● **TASK DESCRIPTION**: In the commentary on government values in industry, on what day did the Times run seven letters responding to David Brooks' column?

● **TEXT UNDER STUDY**:
---

Re:  The Infestation of Government Values In Industry.

  

            On Monday, May 18th, David Brooks had a column in the Times that seems to have attracted a lot of attention:  three days later, on Thursday, May 21st, the Times ran no less than seven letters addressing Brooks’ points.  Curiously -- one wonders if it’s pure coincidence, pure serendipity arising from events in the world around us -- two days after Brooks’ column, and one day before publication of the responding letters, the Wall Street Journal ran an op ed piece by John Steele Gordon on the same ultimate subject as Brooks’ column -- not entirely the same subject, but the same ultimate subject.

 

            Discussing successful executive leadership in business, Brooks said that the research and writing shows that what is needed is not warmth, empathy, extroversion, agreeableness, team orientation, flexibility or other such aspects of what one might call our feel good culture.  What is needed, rather, is attention to detail, analytical thoroughness, efficiency, persistence, relentlessness -- even unidimensionalness -- willingness to work long hours.

 

            What is needed for topnotch executive leadership in business, said Brooks, is very different from what is needed in politics.  Political leaders, he said, need “charisma, charm, [inter]personal skills.”  In his own piece two days later, Gordon elaborated this by saying the politician’s job one is to get reelected (forever), which causes him/her to have a short term bias at the expense of foreseeably bad long term consequences, to favor “parochial interests over sound economic sense” (amen to that, brother), and to do things to get headlines “even when doing nothing would be the better option.”

 

            In his very last paragraph, Brooks made clear where he was going -- made clear what the entire rest of his column was prelude to (which was also what Gordon’s entire piece unabashedly was all about from sentence one).  Now that the government is in effect taking over major industries -- is “freely interposing itself in the management culture of industry after industry,” said Brooks -- “CEO’s are forced to adopt the traits of politicians.  That is the insidious way that other nations have lost their competitive edge.”  In short, corporate leaders will have to be smiling, charming, political glad handers, agreeable extroverted types, empathetic charismatic types who feel [y]our pain as Billy Bum used to say, instead of persons who live by diligence, analytic thoroughness, persistence, relentless pursuit of a goal, and horridly long hours of work.

---

● **EXTRACTED MATERIAL**:

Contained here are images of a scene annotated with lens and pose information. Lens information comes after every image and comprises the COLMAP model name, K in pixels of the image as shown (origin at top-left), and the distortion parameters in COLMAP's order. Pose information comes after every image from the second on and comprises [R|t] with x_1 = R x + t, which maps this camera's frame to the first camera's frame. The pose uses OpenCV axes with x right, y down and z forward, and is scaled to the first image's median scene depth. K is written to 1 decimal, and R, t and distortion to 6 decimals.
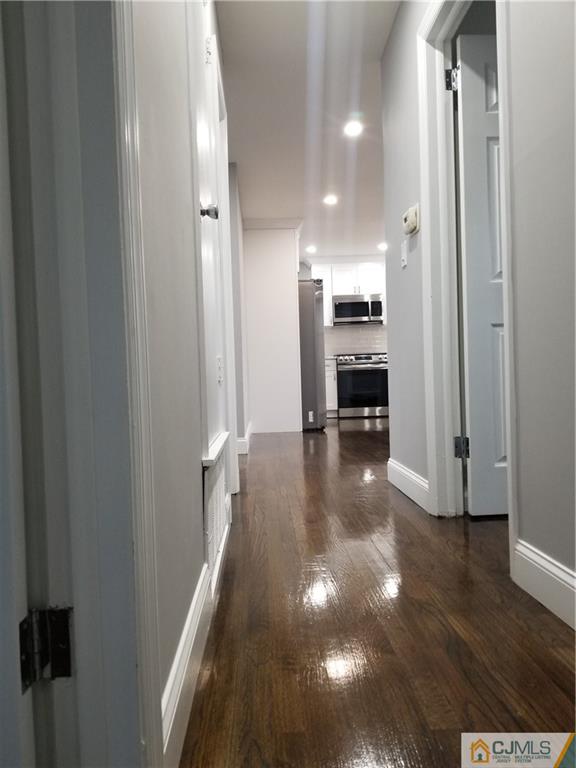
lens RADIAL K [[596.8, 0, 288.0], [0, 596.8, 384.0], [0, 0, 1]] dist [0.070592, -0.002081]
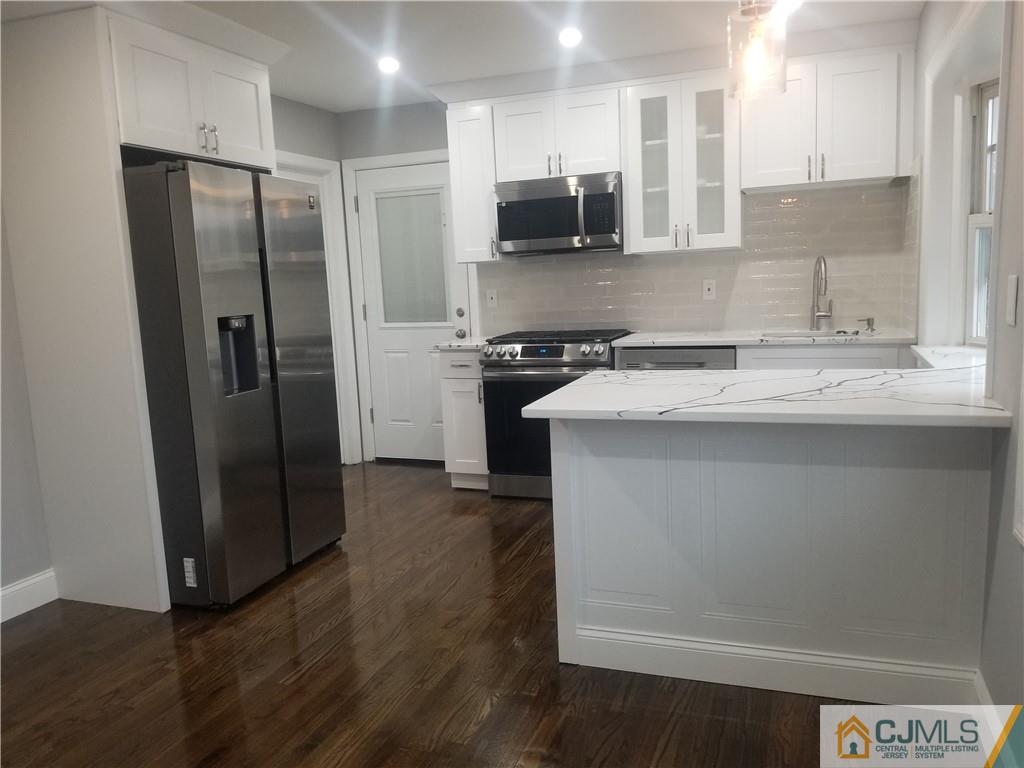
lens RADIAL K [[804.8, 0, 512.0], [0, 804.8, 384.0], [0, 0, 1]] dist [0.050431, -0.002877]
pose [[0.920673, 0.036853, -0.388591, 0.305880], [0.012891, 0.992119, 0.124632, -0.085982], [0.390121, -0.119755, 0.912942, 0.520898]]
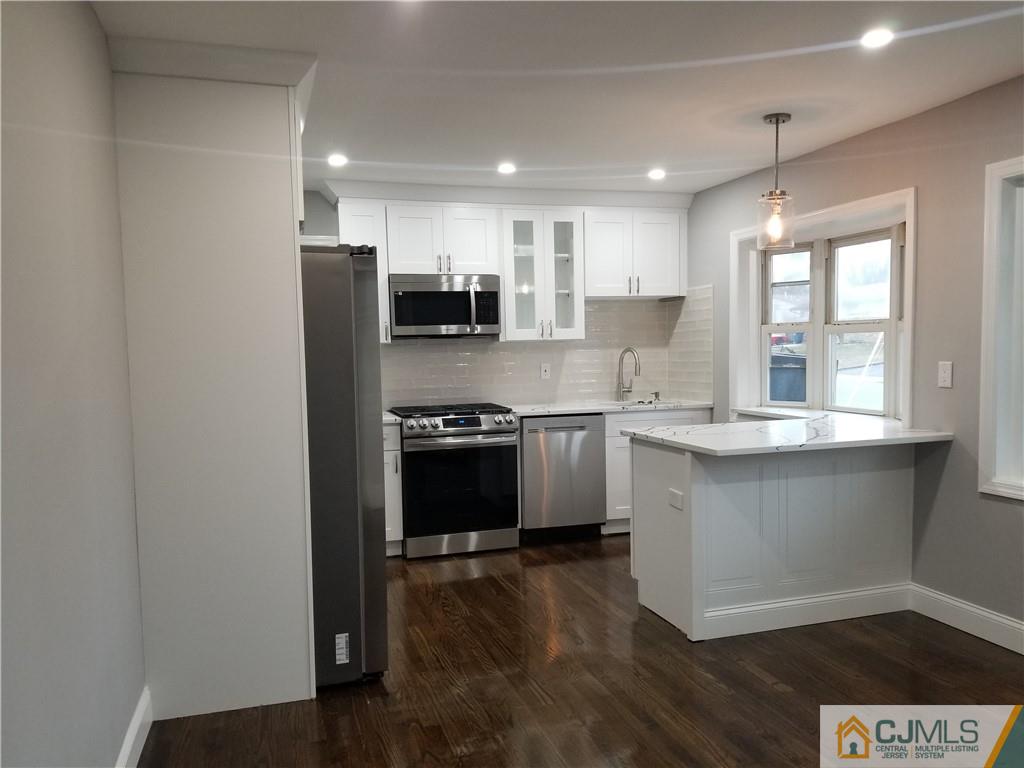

---

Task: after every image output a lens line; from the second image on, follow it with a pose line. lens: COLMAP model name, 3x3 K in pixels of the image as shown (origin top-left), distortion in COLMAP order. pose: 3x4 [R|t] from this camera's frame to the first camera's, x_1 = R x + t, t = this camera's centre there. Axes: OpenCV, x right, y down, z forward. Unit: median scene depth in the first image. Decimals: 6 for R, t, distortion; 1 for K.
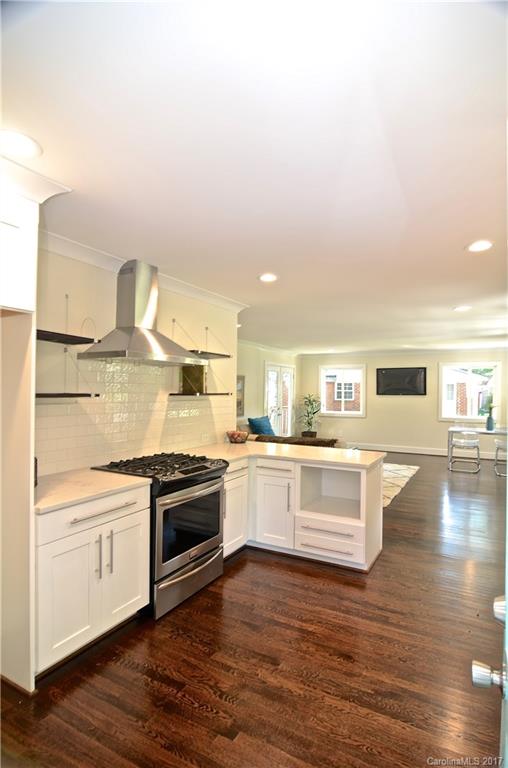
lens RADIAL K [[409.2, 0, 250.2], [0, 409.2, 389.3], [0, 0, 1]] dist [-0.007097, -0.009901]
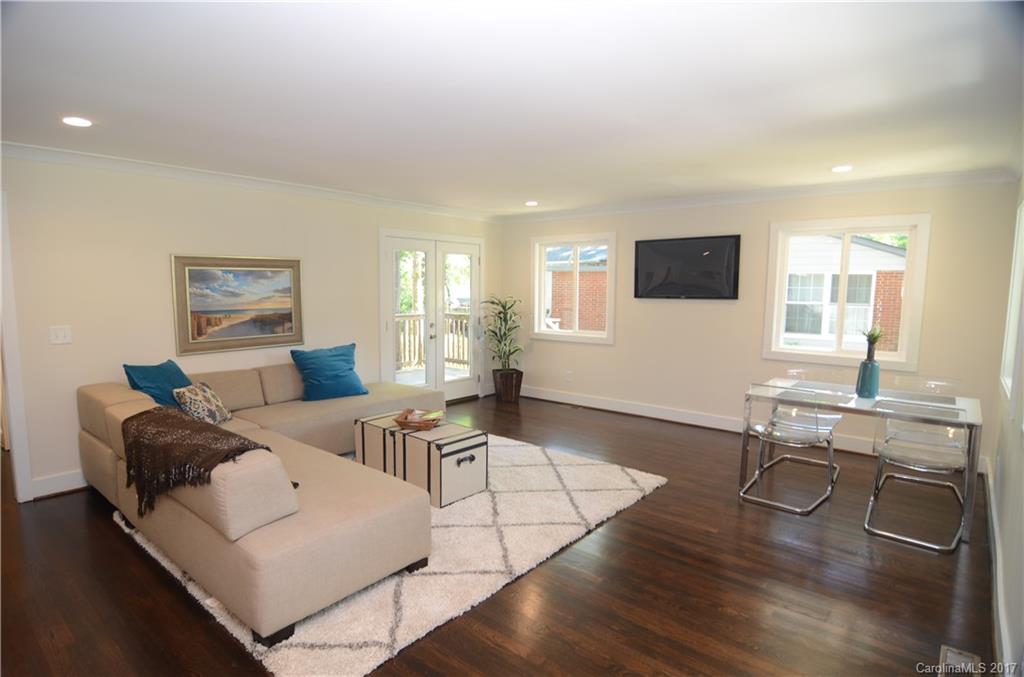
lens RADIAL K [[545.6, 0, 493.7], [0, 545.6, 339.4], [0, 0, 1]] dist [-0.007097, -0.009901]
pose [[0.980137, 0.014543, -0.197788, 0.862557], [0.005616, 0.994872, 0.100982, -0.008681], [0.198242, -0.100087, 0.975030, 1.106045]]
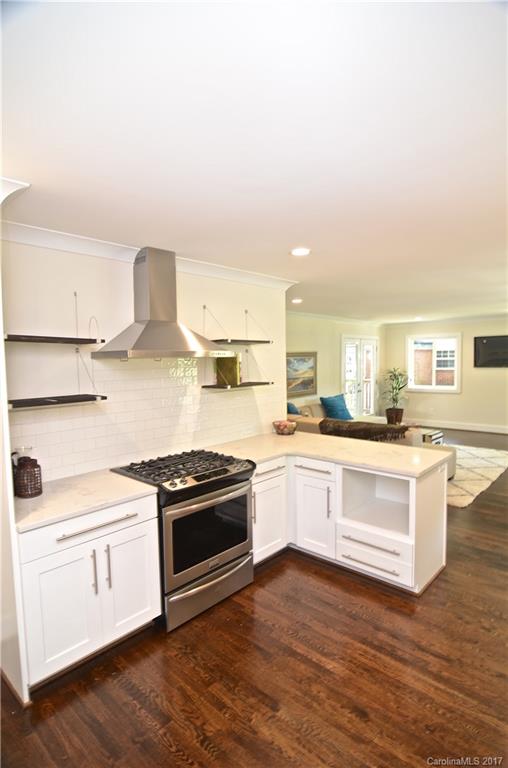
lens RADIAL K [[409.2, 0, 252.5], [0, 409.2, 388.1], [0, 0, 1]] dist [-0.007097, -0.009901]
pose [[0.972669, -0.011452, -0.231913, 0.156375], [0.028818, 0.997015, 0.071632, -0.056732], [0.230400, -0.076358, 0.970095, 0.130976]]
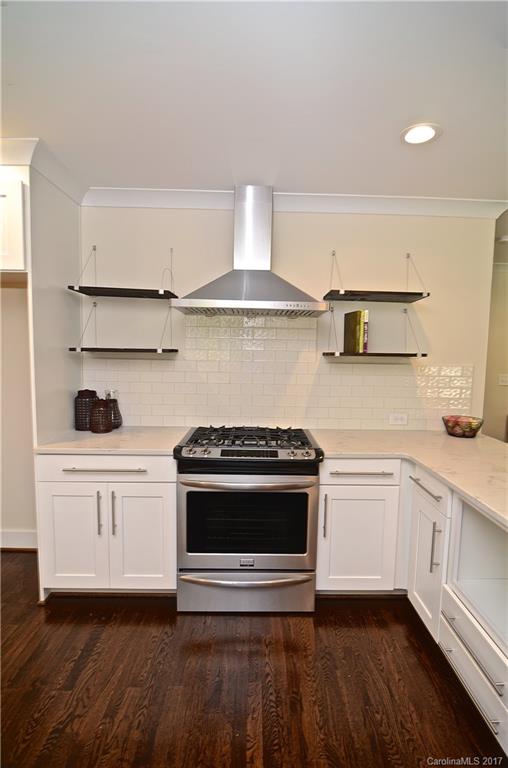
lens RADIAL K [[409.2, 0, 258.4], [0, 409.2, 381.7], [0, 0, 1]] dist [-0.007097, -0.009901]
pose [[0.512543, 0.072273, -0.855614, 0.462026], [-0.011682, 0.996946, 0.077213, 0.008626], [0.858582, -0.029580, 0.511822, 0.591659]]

---

● **EXPECTED OUTPUT**: Thursday, May 21st.